**Exercise requirements:**
Convert the data below into a JSON list of strings, one string per line, leaving out any blank lines.

Data records
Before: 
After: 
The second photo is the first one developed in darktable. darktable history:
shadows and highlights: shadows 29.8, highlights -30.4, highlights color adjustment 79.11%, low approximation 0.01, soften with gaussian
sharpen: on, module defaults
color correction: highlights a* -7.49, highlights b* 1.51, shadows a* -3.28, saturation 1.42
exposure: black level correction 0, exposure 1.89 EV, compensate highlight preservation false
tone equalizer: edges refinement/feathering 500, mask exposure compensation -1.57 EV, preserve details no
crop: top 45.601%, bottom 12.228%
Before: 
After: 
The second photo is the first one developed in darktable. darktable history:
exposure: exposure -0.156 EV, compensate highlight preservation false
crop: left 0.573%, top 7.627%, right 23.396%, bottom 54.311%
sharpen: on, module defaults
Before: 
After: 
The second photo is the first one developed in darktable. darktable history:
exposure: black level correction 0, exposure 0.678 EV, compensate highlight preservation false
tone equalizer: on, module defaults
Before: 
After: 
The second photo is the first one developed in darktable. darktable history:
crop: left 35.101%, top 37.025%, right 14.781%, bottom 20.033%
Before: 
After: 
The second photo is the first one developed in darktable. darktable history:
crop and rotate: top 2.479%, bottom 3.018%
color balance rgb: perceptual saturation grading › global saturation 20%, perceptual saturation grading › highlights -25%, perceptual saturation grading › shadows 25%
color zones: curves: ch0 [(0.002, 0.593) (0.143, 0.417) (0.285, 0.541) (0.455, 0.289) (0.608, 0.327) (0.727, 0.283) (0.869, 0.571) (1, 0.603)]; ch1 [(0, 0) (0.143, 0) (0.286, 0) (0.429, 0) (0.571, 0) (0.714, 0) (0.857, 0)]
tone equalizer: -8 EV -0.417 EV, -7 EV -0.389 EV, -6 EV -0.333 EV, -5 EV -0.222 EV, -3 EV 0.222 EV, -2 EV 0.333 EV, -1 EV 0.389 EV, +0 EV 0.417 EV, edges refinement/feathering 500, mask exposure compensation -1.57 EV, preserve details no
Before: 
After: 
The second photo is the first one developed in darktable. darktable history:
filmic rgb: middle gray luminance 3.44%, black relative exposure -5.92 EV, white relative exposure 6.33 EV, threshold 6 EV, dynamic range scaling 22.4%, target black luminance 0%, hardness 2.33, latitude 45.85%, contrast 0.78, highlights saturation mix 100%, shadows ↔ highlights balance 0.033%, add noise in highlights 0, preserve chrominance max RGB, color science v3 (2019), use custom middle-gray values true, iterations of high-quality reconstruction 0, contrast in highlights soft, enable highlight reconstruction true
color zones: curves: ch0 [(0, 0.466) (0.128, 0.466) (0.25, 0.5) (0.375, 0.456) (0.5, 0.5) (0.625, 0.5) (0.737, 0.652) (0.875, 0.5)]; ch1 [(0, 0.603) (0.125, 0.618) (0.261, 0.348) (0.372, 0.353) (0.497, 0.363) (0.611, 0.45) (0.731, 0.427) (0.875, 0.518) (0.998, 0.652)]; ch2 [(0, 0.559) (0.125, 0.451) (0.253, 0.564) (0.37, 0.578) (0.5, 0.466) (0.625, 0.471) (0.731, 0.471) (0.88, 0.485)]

**Exercise response:**
[
  "Before: ",
  "After: ",
  "The second photo is the first one developed in darktable. darktable history:",
  "shadows and highlights: shadows 29.8, highlights -30.4, highlights color adjustment 79.11%, low approximation 0.01, soften with gaussian",
  "sharpen: on, module defaults",
  "color correction: highlights a* -7.49, highlights b* 1.51, shadows a* -3.28, saturation 1.42",
  "exposure: black level correction 0, exposure 1.89 EV, compensate highlight preservation false",
  "tone equalizer: edges refinement/feathering 500, mask exposure compensation -1.57 EV, preserve details no",
  "crop: top 45.601%, bottom 12.228%",
  "Before: ",
  "After: ",
  "The second photo is the first one developed in darktable. darktable history:",
  "exposure: exposure -0.156 EV, compensate highlight preservation false",
  "crop: left 0.573%, top 7.627%, right 23.396%, bottom 54.311%",
  "sharpen: on, module defaults",
  "Before: ",
  "After: ",
  "The second photo is the first one developed in darktable. darktable history:",
  "exposure: black level correction 0, exposure 0.678 EV, compensate highlight preservation false",
  "tone equalizer: on, module defaults",
  "Before: ",
  "After: ",
  "The second photo is the first one developed in darktable. darktable history:",
  "crop: left 35.101%, top 37.025%, right 14.781%, bottom 20.033%",
  "Before: ",
  "After: ",
  "The second photo is the first one developed in darktable. darktable history:",
  "crop and rotate: top 2.479%, bottom 3.018%",
  "color balance rgb: perceptual saturation grading › global saturation 20%, perceptual saturation grading › highlights -25%, perceptual saturation grading › shadows 25%",
  "color zones: curves: ch0 [(0.002, 0.593) (0.143, 0.417) (0.285, 0.541) (0.455, 0.289) (0.608, 0.327) (0.727, 0.283) (0.869, 0.571) (1, 0.603)]; ch1 [(0, 0) (0.143, 0) (0.286, 0) (0.429, 0) (0.571, 0) (0.714, 0) (0.857, 0)]",
  "tone equalizer: -8 EV -0.417 EV, -7 EV -0.389 EV, -6 EV -0.333 EV, -5 EV -0.222 EV, -3 EV 0.222 EV, -2 EV 0.333 EV, -1 EV 0.389 EV, +0 EV 0.417 EV, edges refinement/feathering 500, mask exposure compensation -1.57 EV, preserve details no",
  "Before: ",
  "After: ",
  "The second photo is the first one developed in darktable. darktable history:",
  "filmic rgb: middle gray luminance 3.44%, black relative exposure -5.92 EV, white relative exposure 6.33 EV, threshold 6 EV, dynamic range scaling 22.4%, target black luminance 0%, hardness 2.33, latitude 45.85%, contrast 0.78, highlights saturation mix 100%, shadows ↔ highlights balance 0.033%, add noise in highlights 0, preserve chrominance max RGB, color science v3 (2019), use custom middle-gray values true, iterations of high-quality reconstruction 0, contrast in highlights soft, enable highlight reconstruction true",
  "color zones: curves: ch0 [(0, 0.466) (0.128, 0.466) (0.25, 0.5) (0.375, 0.456) (0.5, 0.5) (0.625, 0.5) (0.737, 0.652) (0.875, 0.5)]; ch1 [(0, 0.603) (0.125, 0.618) (0.261, 0.348) (0.372, 0.353) (0.497, 0.363) (0.611, 0.45) (0.731, 0.427) (0.875, 0.518) (0.998, 0.652)]; ch2 [(0, 0.559) (0.125, 0.451) (0.253, 0.564) (0.37, 0.578) (0.5, 0.466) (0.625, 0.471) (0.731, 0.471) (0.88, 0.485)]"
]